*EXERCISE:*
In the entries below, the word "собирать" appears on some lines. Copy each of those lines.

+---+

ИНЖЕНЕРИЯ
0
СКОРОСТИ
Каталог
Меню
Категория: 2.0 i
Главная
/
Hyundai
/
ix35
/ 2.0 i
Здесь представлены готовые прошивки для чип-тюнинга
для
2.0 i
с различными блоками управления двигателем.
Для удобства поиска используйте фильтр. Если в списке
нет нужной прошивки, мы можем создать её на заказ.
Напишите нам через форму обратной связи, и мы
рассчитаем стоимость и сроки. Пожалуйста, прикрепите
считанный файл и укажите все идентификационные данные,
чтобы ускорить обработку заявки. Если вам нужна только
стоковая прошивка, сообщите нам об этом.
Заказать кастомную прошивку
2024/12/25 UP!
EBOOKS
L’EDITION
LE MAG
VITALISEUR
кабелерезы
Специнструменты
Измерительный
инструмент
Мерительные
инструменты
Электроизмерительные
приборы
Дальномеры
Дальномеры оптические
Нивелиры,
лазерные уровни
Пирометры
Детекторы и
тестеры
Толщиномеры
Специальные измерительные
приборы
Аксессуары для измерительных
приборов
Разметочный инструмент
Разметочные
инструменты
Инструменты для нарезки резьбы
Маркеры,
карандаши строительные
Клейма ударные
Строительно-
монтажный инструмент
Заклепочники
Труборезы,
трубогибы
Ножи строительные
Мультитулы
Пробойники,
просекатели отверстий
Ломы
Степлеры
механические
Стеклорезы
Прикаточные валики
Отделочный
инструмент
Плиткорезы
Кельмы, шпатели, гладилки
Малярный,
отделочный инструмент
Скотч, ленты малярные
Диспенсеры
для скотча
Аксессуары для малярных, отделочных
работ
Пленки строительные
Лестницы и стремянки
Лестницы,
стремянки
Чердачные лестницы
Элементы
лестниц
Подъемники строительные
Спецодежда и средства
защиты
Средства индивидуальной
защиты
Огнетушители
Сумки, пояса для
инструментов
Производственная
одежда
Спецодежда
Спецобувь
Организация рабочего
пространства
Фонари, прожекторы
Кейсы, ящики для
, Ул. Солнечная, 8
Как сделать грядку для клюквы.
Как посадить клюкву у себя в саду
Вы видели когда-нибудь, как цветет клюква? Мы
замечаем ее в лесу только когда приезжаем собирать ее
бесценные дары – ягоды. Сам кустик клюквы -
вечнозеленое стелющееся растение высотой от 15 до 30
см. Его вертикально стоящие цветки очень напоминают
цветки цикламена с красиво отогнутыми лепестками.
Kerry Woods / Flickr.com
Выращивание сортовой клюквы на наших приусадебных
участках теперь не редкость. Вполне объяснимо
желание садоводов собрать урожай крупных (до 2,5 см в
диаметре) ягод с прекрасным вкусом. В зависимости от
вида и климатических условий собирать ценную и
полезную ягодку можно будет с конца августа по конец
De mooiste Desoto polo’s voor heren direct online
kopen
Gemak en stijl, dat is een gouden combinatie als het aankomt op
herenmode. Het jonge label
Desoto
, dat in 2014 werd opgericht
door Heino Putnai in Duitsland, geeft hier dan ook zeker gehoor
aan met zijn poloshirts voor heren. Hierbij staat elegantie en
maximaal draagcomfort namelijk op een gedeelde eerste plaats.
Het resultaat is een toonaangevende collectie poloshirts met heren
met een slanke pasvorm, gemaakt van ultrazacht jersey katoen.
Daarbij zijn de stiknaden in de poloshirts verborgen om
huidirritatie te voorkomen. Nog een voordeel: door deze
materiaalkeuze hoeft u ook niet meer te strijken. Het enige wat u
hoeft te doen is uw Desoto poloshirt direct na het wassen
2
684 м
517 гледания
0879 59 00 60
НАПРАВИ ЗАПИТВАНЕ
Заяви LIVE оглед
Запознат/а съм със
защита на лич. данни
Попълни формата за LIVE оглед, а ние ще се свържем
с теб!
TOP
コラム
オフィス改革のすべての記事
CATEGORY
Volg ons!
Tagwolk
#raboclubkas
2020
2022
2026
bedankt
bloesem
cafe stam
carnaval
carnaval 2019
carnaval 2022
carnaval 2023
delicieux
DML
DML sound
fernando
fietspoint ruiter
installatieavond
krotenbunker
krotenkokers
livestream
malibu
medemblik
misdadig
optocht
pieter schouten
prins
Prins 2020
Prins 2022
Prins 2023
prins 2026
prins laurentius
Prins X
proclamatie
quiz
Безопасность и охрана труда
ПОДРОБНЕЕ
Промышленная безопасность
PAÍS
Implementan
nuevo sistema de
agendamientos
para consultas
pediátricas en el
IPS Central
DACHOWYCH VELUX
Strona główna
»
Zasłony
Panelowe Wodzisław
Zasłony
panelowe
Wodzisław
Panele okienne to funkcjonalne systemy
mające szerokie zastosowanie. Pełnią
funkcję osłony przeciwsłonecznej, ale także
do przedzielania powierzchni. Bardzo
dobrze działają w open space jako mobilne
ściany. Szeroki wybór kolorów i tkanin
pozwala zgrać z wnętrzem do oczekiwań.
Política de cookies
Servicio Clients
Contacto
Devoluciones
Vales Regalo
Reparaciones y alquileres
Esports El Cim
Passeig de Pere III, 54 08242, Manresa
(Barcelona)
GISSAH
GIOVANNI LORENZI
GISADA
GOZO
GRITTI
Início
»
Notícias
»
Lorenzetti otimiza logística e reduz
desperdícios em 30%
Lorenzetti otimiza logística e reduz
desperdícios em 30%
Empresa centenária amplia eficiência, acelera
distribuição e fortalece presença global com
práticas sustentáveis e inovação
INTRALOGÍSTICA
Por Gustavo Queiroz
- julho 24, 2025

+---+

*WRITTEN RESPONSE:*
замечаем ее в лесу только когда приезжаем собирать ее
вида и климатических условий собирать ценную и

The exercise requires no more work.